Required tasks
a) Please say whether each statement below agrees with the Gekko thread, answering yes or no and quoting the deciding words of the text: (i) The solver controls the accelerator pedal position. (ii) At present the simulation ends once the desired Y value is achieved. (iii) The model uses 11 time points.
b) Update the Gekko thread, starting at "#Time points" and ending at "S = m.Const(value=122.6)", so that "air density" becomes "atmospheric density".

Reading passage

Gekko optimal control. How to create multiple termination objectives/conditions?

Question

So I am simulating plane flight. The plane flies certain distance (pathx and pathy variables) and then the simulation stops, when certain pathx and pathy values are reached. The solver is trying to minimize the fuel consumption (m.Maximize(mass*tf*final), by maximizing the mass value. The solver controls the accelerator pedal position (Tcontr).

Right now the termination condition is defined like this:

For X axis:

m.Equation(x*final<=pathx)

and

m.Minimize(final*(x-pathx)**2)

And for Y axis:

m.Equation(y*final<=pathy)

and

m.Minimize(final*(y-pathy)**2)

And right now the simulation ends when the desired X value is achieved, while desired Y values is not being achieved.

How do I force the simulation to end when both desired (X and Y) values are achieved?

My code:

import numpy as np
import matplotlib.pyplot as plt
from gekko import GEKKO
import math
#Gekko model
m = GEKKO(remote=False)

#Time points
nt = 11
tm =  np.linspace(0,100,nt)
m.time = tm

# Variables
Ro = m.Var(value=1.1)#air density
g = m.Const(value=9.80665)
pressure = m.Var(value=101325)#
T = m.Var(value=281,lb=100)#temperature
T0 = m.Const(value=288)#temperature at see level
S = m.Const(value=122.6)
Cd = m.Const(value=0.1)#drag coef
Cl = m.Var(value=1)#lift couef
FuelFlow = m.Var()
D = m.Var(value=25000,lb=0)#drag
Thrmax = m.Const(value=200000)#maximum throttle
Thr = m.Var()#throttle
V = m.Var(value=100,lb=50,ub=240)#velocity
gamma = m.Var(value=0)# Flight-path angle
gammaa = gamma.value
Xi = m.Var(value=0)# Heading angle
Xii = Xi.value
x = m.Var(value=0,lb=0)#x position
y = m.Var(value=0,lb=0)#y position
h = m.Var(value=1000,lb=0)# height
mass = m.Var(value=60000,lb=10000)

Provided material

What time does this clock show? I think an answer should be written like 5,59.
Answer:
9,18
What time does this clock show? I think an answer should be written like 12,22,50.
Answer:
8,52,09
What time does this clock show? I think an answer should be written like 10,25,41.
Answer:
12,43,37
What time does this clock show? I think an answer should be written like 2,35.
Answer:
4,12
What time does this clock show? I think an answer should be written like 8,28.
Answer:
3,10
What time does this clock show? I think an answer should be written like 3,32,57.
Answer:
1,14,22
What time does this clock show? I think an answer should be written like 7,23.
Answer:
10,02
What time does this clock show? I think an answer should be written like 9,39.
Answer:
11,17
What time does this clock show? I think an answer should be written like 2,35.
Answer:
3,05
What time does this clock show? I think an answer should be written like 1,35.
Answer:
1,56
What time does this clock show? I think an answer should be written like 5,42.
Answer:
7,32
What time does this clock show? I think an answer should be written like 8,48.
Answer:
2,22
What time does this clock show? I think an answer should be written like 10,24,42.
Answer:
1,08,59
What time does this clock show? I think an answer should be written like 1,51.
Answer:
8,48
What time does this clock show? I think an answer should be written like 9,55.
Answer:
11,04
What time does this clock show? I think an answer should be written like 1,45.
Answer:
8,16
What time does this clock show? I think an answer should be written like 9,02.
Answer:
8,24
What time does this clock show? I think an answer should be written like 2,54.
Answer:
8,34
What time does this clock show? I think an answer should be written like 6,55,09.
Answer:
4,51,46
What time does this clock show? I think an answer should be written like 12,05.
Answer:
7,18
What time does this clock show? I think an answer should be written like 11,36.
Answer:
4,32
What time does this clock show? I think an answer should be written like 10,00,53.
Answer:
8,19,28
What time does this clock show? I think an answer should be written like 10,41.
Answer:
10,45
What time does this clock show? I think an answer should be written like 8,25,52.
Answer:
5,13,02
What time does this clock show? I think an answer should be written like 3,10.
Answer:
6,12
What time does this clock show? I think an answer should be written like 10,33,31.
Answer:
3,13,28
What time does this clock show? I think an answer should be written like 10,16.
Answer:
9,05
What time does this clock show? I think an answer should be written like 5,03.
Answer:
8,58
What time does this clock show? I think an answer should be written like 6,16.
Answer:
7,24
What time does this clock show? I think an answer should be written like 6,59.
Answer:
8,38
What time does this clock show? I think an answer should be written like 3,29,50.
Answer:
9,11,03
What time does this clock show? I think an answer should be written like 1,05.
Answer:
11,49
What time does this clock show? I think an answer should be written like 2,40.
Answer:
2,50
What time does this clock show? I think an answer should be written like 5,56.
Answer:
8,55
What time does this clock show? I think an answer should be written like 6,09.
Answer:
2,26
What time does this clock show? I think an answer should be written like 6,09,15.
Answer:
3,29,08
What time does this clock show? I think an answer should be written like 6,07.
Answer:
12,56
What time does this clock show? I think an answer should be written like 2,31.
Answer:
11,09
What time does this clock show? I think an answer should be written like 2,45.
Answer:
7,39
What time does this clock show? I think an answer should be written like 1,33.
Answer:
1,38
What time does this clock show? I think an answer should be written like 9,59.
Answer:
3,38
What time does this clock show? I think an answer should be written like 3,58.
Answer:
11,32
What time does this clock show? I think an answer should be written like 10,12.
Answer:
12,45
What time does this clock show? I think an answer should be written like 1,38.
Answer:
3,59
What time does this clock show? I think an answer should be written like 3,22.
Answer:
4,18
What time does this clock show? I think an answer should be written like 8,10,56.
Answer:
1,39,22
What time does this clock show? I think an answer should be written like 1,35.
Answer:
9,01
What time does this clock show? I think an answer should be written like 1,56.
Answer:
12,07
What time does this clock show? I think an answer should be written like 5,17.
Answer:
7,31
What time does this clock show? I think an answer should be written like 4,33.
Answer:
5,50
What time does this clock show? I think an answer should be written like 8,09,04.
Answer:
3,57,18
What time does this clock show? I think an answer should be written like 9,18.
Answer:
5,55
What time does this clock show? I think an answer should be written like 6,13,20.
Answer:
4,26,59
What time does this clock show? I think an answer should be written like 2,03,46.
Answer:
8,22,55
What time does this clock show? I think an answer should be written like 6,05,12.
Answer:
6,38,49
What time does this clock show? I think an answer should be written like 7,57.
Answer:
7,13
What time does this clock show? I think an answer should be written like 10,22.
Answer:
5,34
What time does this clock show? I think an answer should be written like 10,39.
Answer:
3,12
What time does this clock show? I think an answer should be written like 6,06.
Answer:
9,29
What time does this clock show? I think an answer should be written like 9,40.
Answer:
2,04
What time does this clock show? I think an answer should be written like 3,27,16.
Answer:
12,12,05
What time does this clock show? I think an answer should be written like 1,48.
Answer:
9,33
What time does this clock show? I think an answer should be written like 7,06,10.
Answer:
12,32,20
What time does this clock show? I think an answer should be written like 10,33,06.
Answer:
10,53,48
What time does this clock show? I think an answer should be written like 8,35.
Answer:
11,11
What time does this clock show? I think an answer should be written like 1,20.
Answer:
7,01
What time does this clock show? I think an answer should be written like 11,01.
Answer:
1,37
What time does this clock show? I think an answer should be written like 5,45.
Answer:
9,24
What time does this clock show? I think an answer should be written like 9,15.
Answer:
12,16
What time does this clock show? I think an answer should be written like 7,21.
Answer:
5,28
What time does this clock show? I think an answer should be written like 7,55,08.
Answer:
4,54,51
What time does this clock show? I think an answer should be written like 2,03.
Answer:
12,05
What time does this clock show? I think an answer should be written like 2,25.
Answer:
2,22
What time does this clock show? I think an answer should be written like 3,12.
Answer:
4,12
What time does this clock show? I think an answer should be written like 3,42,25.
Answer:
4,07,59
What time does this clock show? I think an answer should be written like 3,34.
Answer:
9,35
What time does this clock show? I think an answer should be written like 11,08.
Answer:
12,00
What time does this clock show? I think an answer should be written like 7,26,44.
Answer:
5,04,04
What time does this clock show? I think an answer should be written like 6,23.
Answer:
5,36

Answer list
a)
(i) Yes: "The solver controls the accelerator pedal position (Tcontr)."
(ii) No: "right now the simulation ends when the desired X value is achieved, while desired Y values is not being achieved."
(iii) Yes: "nt = 11"

b)
#Time points
nt = 11
tm =  np.linspace(0,100,nt)
m.time = tm

# Variables
Ro = m.Var(value=1.1)#atmospheric density
g = m.Const(value=9.80665)
pressure = m.Var(value=101325)#
T = m.Var(value=281,lb=100)#temperature
T0 = m.Const(value=288)#temperature at see level
S = m.Const(value=122.6)